What follows is a set of records; repeat all of them exactly.

----- Data for processing -----

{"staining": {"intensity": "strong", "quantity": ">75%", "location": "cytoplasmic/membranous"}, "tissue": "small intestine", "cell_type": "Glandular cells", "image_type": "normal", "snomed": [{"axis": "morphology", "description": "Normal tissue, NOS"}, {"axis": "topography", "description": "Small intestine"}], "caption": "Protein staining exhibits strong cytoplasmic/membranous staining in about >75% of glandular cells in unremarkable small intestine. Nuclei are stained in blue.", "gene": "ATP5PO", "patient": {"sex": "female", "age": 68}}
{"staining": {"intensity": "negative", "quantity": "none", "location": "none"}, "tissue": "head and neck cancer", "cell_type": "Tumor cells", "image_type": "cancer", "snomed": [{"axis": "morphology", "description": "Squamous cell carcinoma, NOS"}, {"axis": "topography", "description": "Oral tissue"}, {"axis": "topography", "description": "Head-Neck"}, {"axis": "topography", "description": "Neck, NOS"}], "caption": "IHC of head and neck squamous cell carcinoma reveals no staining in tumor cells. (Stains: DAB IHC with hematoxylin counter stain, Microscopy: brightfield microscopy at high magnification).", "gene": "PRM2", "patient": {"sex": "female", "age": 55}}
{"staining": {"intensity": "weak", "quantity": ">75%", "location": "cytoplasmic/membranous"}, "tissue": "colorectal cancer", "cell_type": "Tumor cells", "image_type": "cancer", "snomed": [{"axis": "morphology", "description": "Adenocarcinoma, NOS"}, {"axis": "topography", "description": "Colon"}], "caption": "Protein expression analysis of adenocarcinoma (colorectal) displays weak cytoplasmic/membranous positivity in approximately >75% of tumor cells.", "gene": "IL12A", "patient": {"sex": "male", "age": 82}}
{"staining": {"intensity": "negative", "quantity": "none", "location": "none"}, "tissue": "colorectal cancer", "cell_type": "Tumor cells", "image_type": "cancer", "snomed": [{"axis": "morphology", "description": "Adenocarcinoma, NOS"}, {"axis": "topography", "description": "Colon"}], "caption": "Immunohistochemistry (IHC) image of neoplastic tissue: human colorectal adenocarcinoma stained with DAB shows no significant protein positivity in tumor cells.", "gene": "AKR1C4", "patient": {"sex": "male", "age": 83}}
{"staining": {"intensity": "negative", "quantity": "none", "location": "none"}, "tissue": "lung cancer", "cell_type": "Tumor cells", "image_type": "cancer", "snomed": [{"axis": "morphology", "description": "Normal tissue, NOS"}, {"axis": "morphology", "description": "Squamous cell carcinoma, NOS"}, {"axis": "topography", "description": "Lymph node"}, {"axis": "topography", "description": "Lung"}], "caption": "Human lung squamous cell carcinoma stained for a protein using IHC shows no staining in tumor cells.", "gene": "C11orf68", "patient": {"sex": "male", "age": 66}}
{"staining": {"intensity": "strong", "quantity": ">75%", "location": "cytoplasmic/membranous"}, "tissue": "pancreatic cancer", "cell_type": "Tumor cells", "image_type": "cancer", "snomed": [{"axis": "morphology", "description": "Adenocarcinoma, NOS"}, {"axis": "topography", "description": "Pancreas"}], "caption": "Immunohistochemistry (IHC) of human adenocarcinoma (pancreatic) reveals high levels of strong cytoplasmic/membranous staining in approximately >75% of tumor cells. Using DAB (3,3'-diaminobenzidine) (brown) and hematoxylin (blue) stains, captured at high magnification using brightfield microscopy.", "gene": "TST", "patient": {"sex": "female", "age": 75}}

-----

◆ Response box
{"staining": {"intensity": "strong", "quantity": ">75%", "location": "cytoplasmic/membranous"}, "tissue": "small intestine", "cell_type": "Glandular cells", "image_type": "normal", "snomed": [{"axis": "morphology", "description": "Normal tissue, NOS"}, {"axis": "topography", "description": "Small intestine"}], "caption": "Protein staining exhibits strong cytoplasmic/membranous staining in about >75% of glandular cells in unremarkable small intestine. Nuclei are stained in blue.", "gene": "ATP5PO", "patient": {"sex": "female", "age": 68}}
{"staining": {"intensity": "negative", "quantity": "none", "location": "none"}, "tissue": "head and neck cancer", "cell_type": "Tumor cells", "image_type": "cancer", "snomed": [{"axis": "morphology", "description": "Squamous cell carcinoma, NOS"}, {"axis": "topography", "description": "Oral tissue"}, {"axis": "topography", "description": "Head-Neck"}, {"axis": "topography", "description": "Neck, NOS"}], "caption": "IHC of head and neck squamous cell carcinoma reveals no staining in tumor cells. (Stains: DAB IHC with hematoxylin counter stain, Microscopy: brightfield microscopy at high magnification).", "gene": "PRM2", "patient": {"sex": "female", "age": 55}}
{"staining": {"intensity": "weak", "quantity": ">75%", "location": "cytoplasmic/membranous"}, "tissue": "colorectal cancer", "cell_type": "Tumor cells", "image_type": "cancer", "snomed": [{"axis": "morphology", "description": "Adenocarcinoma, NOS"}, {"axis": "topography", "description": "Colon"}], "caption": "Protein expression analysis of adenocarcinoma (colorectal) displays weak cytoplasmic/membranous positivity in approximately >75% of tumor cells.", "gene": "IL12A", "patient": {"sex": "male", "age": 82}}
{"staining": {"intensity": "negative", "quantity": "none", "location": "none"}, "tissue": "colorectal cancer", "cell_type": "Tumor cells", "image_type": "cancer", "snomed": [{"axis": "morphology", "description": "Adenocarcinoma, NOS"}, {"axis": "topography", "description": "Colon"}], "caption": "Immunohistochemistry (IHC) image of neoplastic tissue: human colorectal adenocarcinoma stained with DAB shows no significant protein positivity in tumor cells.", "gene": "AKR1C4", "patient": {"sex": "male", "age": 83}}
{"staining": {"intensity": "negative", "quantity": "none", "location": "none"}, "tissue": "lung cancer", "cell_type": "Tumor cells", "image_type": "cancer", "snomed": [{"axis": "morphology", "description": "Normal tissue, NOS"}, {"axis": "morphology", "description": "Squamous cell carcinoma, NOS"}, {"axis": "topography", "description": "Lymph node"}, {"axis": "topography", "description": "Lung"}], "caption": "Human lung squamous cell carcinoma stained for a protein using IHC shows no staining in tumor cells.", "gene": "C11orf68", "patient": {"sex": "male", "age": 66}}
{"staining": {"intensity": "strong", "quantity": ">75%", "location": "cytoplasmic/membranous"}, "tissue": "pancreatic cancer", "cell_type": "Tumor cells", "image_type": "cancer", "snomed": [{"axis": "morphology", "description": "Adenocarcinoma, NOS"}, {"axis": "topography", "description": "Pancreas"}], "caption": "Immunohistochemistry (IHC) of human adenocarcinoma (pancreatic) reveals high levels of strong cytoplasmic/membranous staining in approximately >75% of tumor cells. Using DAB (3,3'-diaminobenzidine) (brown) and hematoxylin (blue) stains, captured at high magnification using brightfield microscopy.", "gene": "TST", "patient": {"sex": "female", "age": 75}}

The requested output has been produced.